Set every entry down again exactly, excluding any pictures.
---+---
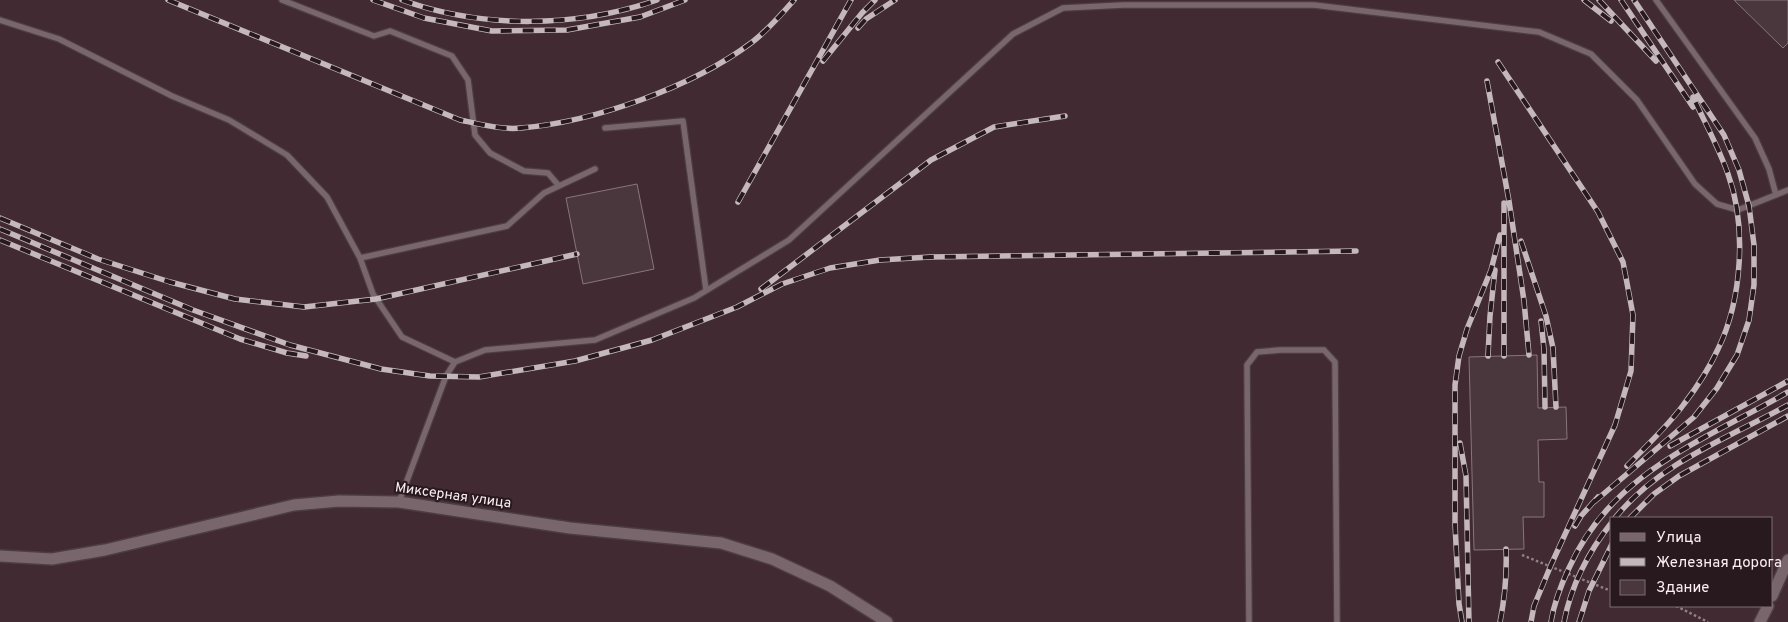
<svg xmlns="http://www.w3.org/2000/svg" width="1788" height="622" font-family="Overpass,sans-serif">
<rect width="100%" height="100%" fill="#322228"/>
<path fill="#412a32" fill-rule="evenodd" d="M0 0H1788V622H0ZM1612 518H1772V606H1612Z"/>
<path fill="#49373d" stroke="#89767c" d="M1734 0H1788V43L1783 48Z
M637 184 654 269 583 284 566 198Z
M1537 355 1538 408 1566 407 1567 439 1538 440 1539 482H1544V517H1523L1524 549 1474 550 1469 357Z"/>
<g fill="none" stroke-linecap="round" stroke-linejoin="round">
<defs>
<path id="lane" d="M282 0 374 36 390 31 452 56 468 80 475 135 490 153 524 171 548 173 559 186
M1656 0 1755 138 1769 169 1776 195
M0 20 59 39 172 96 229 120 287 155 327 197 360 258 373 294 402 337 455 362
M605 128 683 121 706 290
M360 258 507 226 544 193 595 169
M399 502 446 376 455 362 485 350 595 340 694 298 789 240 1013 34 1063 8 1123 5H1314L1539 32 1591 54 1637 100 1695 184 1717 204 1738 210 1788 190
M1249 622 1247 365 1257 352 1280 350H1324L1335 362 1337 622"/>
<path id="street" d="M0 556 52 559 105 550 294 505 339 501 399 502 570 528 721 543 772 559 830 586 887 622
M1772 596 1788 560
M1760 622 1768 606"/>
</defs>
<use href="#lane" stroke="#4c3d43" stroke-width="8"/>
<use href="#street" stroke="#4c3d43" stroke-width="14"/>
<path stroke="#8f8186" stroke-width="2.5" stroke-dasharray="2.5 2.5" stroke-linecap="butt" d="M1522 555 1606 589 1612 590
M1676 606 1708 622"/>
<use href="#lane" stroke="#79656c" stroke-width="5.5"/>
<use href="#street" stroke="#79656c" stroke-width="11"/>
<defs>
<path id="rail" d="M168 0 460 120C480 124 501 130 521 128 594 122 692 87 751 43 767 31 781 15 794 0
M373 0 424 18 492 31 567 30 640 17 685 0
M402 0C482 29 577 28 657 0
M1584 0 1611 21
M1599 0 1656 61
M1621 0 1693 107
M858 28 866 19 895 0
M823 61 862 13 875 0
M1498 62 1598 212 1623 262 1633 315 1631 371 1615 425 1551 565 1534 606 1531 622
M1487 81 1509 201 1524 301 1529 355
M738 202 851 0
M0 218 98 259 170 282 235 299 304 307 376 299 577 254
M0 229 193 310 290 345 381 369 430 376 479 377 575 361 652 340 737 307 782 284 830 268 880 260 930 257 1356 251
M0 240 240 339 287 353 306 356
M1521 241 1546 316 1553 348 1556 407
M761 289 931 160 994 127 1065 116
M1541 321 1544 349 1545 407
M1488 356 1490 316 1495 270
M1504 356V203
M1460 443 1466 476 1469 622
M1670 446 1788 381
M1627 466C1646 446 1668 426 1684 404 1697 387 1709 369 1718 349 1742 300 1747 226 1728 174 1719 148 1705 123 1693 97
M1594 502 1694 417 1717 388 1737 355 1749 320 1754 285V245L1749 206 1739 170 1724 135 1634 0
M1615 518C1659 463 1728 438 1788 405
M1630 518 1654 494 1679 476 1788 416
M1575 526 1581 516 1598 497
M1462 622 1459 604 1455 524V385L1459 356 1467 329 1491 270 1500 235
M1500 622C1505 597 1507 574 1506 549
M1551 622C1554 603 1561 585 1569 568 1612 472 1703 441 1788 392
M1564 622C1571 586 1589 551 1612 522
M1579 622 1589 591 1612 544"/>
</defs>
<use href="#rail" stroke="#c5b8bd" stroke-width="5.5"/>
<use href="#rail" stroke="#28191e" stroke-width="4" stroke-dasharray="11" stroke-linecap="butt"/>
</g>
<g text-anchor="middle" dominant-baseline="central" stroke-width="4" stroke-linejoin="round" paint-order="stroke">
<g font-size="14" fill="#fbeff3" stroke="#28191e">
<text transform="translate(453 496) rotate(8)">Миксерная улица</text>
</g>
</g>
<rect x="1610" y="517" width="162" height="90" fill="#28191e" stroke="#7c6f73"/>
<rect x="1620" y="533" width="25" height="8" fill="#79656c" stroke="#7c6f73"/>
<text x="1656" y="542" font-size="15" fill="#fbeff3">Улица</text>
<rect x="1620" y="558" width="25" height="8" fill="#c5b8bd" stroke="#7c6f73"/>
<text x="1656" y="567" font-size="15" fill="#fbeff3">Железная дорога</text>
<rect x="1620" y="580" width="25" height="15" fill="#49373d" stroke="#7c6f73"/>
<text x="1656" y="592" font-size="15" fill="#fbeff3">Здание</text>
</svg>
---+---
**Exercise result:**
<svg xmlns="http://www.w3.org/2000/svg" width="1788" height="622" font-family="Overpass,sans-serif">
<rect width="100%" height="100%" fill="#322228"/>
<path fill="#412a32" fill-rule="evenodd" d="M0 0H1788V622H0ZM1612 518H1772V606H1612Z"/>
<path fill="#49373d" stroke="#89767c" d="M1734 0H1788V43L1783 48Z
M637 184 654 269 583 284 566 198Z
M1537 355 1538 408 1566 407 1567 439 1538 440 1539 482H1544V517H1523L1524 549 1474 550 1469 357Z"/>
<g fill="none" stroke-linecap="round" stroke-linejoin="round">
<defs>
<path id="lane" d="M282 0 374 36 390 31 452 56 468 80 475 135 490 153 524 171 548 173 559 186
M1656 0 1755 138 1769 169 1776 195
M0 20 59 39 172 96 229 120 287 155 327 197 360 258 373 294 402 337 455 362
M605 128 683 121 706 290
M360 258 507 226 544 193 595 169
M399 502 446 376 455 362 485 350 595 340 694 298 789 240 1013 34 1063 8 1123 5H1314L1539 32 1591 54 1637 100 1695 184 1717 204 1738 210 1788 190
M1249 622 1247 365 1257 352 1280 350H1324L1335 362 1337 622"/>
<path id="street" d="M0 556 52 559 105 550 294 505 339 501 399 502 570 528 721 543 772 559 830 586 887 622
M1772 596 1788 560
M1760 622 1768 606"/>
</defs>
<use href="#lane" stroke="#4c3d43" stroke-width="8"/>
<use href="#street" stroke="#4c3d43" stroke-width="14"/>
<path stroke="#8f8186" stroke-width="2.5" stroke-dasharray="2.5 2.5" stroke-linecap="butt" d="M1522 555 1606 589 1612 590
M1676 606 1708 622"/>
<use href="#lane" stroke="#79656c" stroke-width="5.5"/>
<use href="#street" stroke="#79656c" stroke-width="11"/>
<defs>
<path id="rail" d="M168 0 460 120C480 124 501 130 521 128 594 122 692 87 751 43 767 31 781 15 794 0
M373 0 424 18 492 31 567 30 640 17 685 0
M402 0C482 29 577 28 657 0
M1584 0 1611 21
M1599 0 1656 61
M1621 0 1693 107
M858 28 866 19 895 0
M823 61 862 13 875 0
M1498 62 1598 212 1623 262 1633 315 1631 371 1615 425 1551 565 1534 606 1531 622
M1487 81 1509 201 1524 301 1529 355
M738 202 851 0
M0 218 98 259 170 282 235 299 304 307 376 299 577 254
M0 229 193 310 290 345 381 369 430 376 479 377 575 361 652 340 737 307 782 284 830 268 880 260 930 257 1356 251
M0 240 240 339 287 353 306 356
M1521 241 1546 316 1553 348 1556 407
M761 289 931 160 994 127 1065 116
M1541 321 1544 349 1545 407
M1488 356 1490 316 1495 270
M1504 356V203
M1460 443 1466 476 1469 622
M1670 446 1788 381
M1627 466C1646 446 1668 426 1684 404 1697 387 1709 369 1718 349 1742 300 1747 226 1728 174 1719 148 1705 123 1693 97
M1594 502 1694 417 1717 388 1737 355 1749 320 1754 285V245L1749 206 1739 170 1724 135 1634 0
M1615 518C1659 463 1728 438 1788 405
M1630 518 1654 494 1679 476 1788 416
M1575 526 1581 516 1598 497
M1462 622 1459 604 1455 524V385L1459 356 1467 329 1491 270 1500 235
M1500 622C1505 597 1507 574 1506 549
M1551 622C1554 603 1561 585 1569 568 1612 472 1703 441 1788 392
M1564 622C1571 586 1589 551 1612 522
M1579 622 1589 591 1612 544"/>
</defs>
<use href="#rail" stroke="#c5b8bd" stroke-width="5.5"/>
<use href="#rail" stroke="#28191e" stroke-width="4" stroke-dasharray="11" stroke-linecap="butt"/>
</g>
<g text-anchor="middle" dominant-baseline="central" stroke-width="4" stroke-linejoin="round" paint-order="stroke">
<g font-size="14" fill="#fbeff3" stroke="#28191e">
<text transform="translate(453 496) rotate(8)">Миксерная улица</text>
</g>
</g>
<rect x="1610" y="517" width="162" height="90" fill="#28191e" stroke="#7c6f73"/>
<rect x="1620" y="533" width="25" height="8" fill="#79656c" stroke="#7c6f73"/>
<text x="1656" y="542" font-size="15" fill="#fbeff3">Улица</text>
<rect x="1620" y="558" width="25" height="8" fill="#c5b8bd" stroke="#7c6f73"/>
<text x="1656" y="567" font-size="15" fill="#fbeff3">Железная дорога</text>
<rect x="1620" y="580" width="25" height="15" fill="#49373d" stroke="#7c6f73"/>
<text x="1656" y="592" font-size="15" fill="#fbeff3">Здание</text>
</svg>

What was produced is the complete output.